* EXERCISE *
Each line from the one containing "[102,844,149,852] structure. ->" through the final line of the data below must be repeated exactly.
----------------------------------------
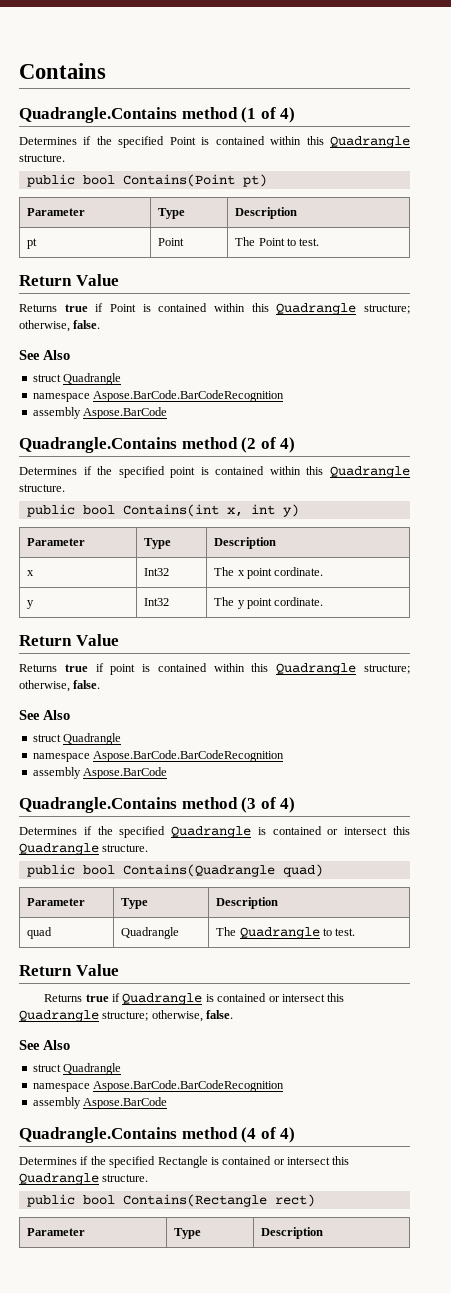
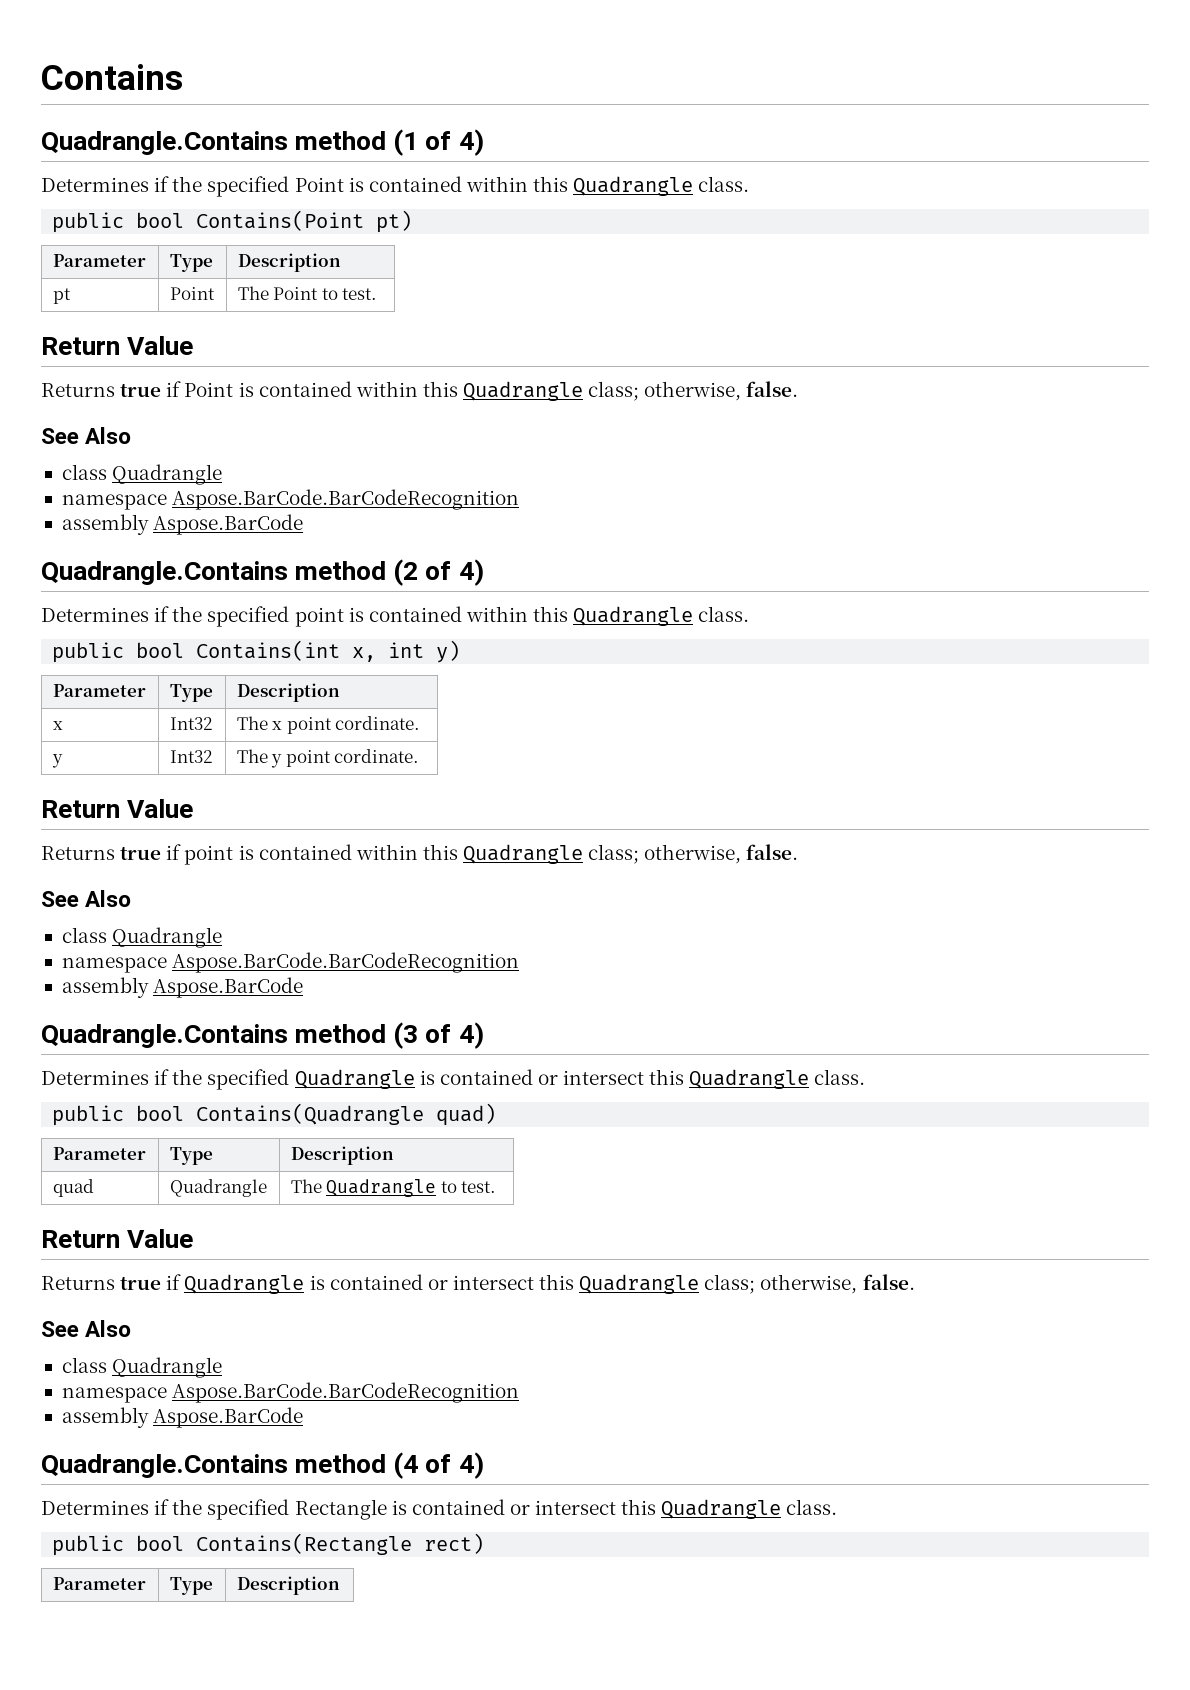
[19,154,65,162] structure. -> [698,176,750,192] class.
[364,304,410,314] [19,320,101,332] [19,350,70,360] [32,374,61,382] structure; otherwise, false. // See Also // struct -> [588,381,799,401] [41,427,132,444] [61,464,107,480] class; otherwise, false. // See Also // class
[19,484,65,492] structure. -> [698,606,750,622] class.
[363,664,410,674] [19,680,101,692] [19,710,70,720] [32,734,61,742] structure; otherwise, false. // See Also // struct -> [588,844,799,864] [41,890,132,907] [61,927,107,943] class; otherwise, false. // See Also // class
[102,844,149,852] structure. -> [814,1069,866,1085] class.
[102,1010,234,1022] [19,1040,70,1050] [32,1064,61,1072] structure; otherwise, false. // See Also // struct -> [704,1274,915,1294] [41,1320,132,1337] [61,1357,107,1373] class; otherwise, false. // See Also // class
[102,1174,149,1182] structure. -> [786,1499,838,1515] class.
----------------------------------------
* RESULT OF THIS TASK *
[102,844,149,852] structure. -> [814,1069,866,1085] class.
[102,1010,234,1022] [19,1040,70,1050] [32,1064,61,1072] structure; otherwise, false. // See Also // struct -> [704,1274,915,1294] [41,1320,132,1337] [61,1357,107,1373] class; otherwise, false. // See Also // class
[102,1174,149,1182] structure. -> [786,1499,838,1515] class.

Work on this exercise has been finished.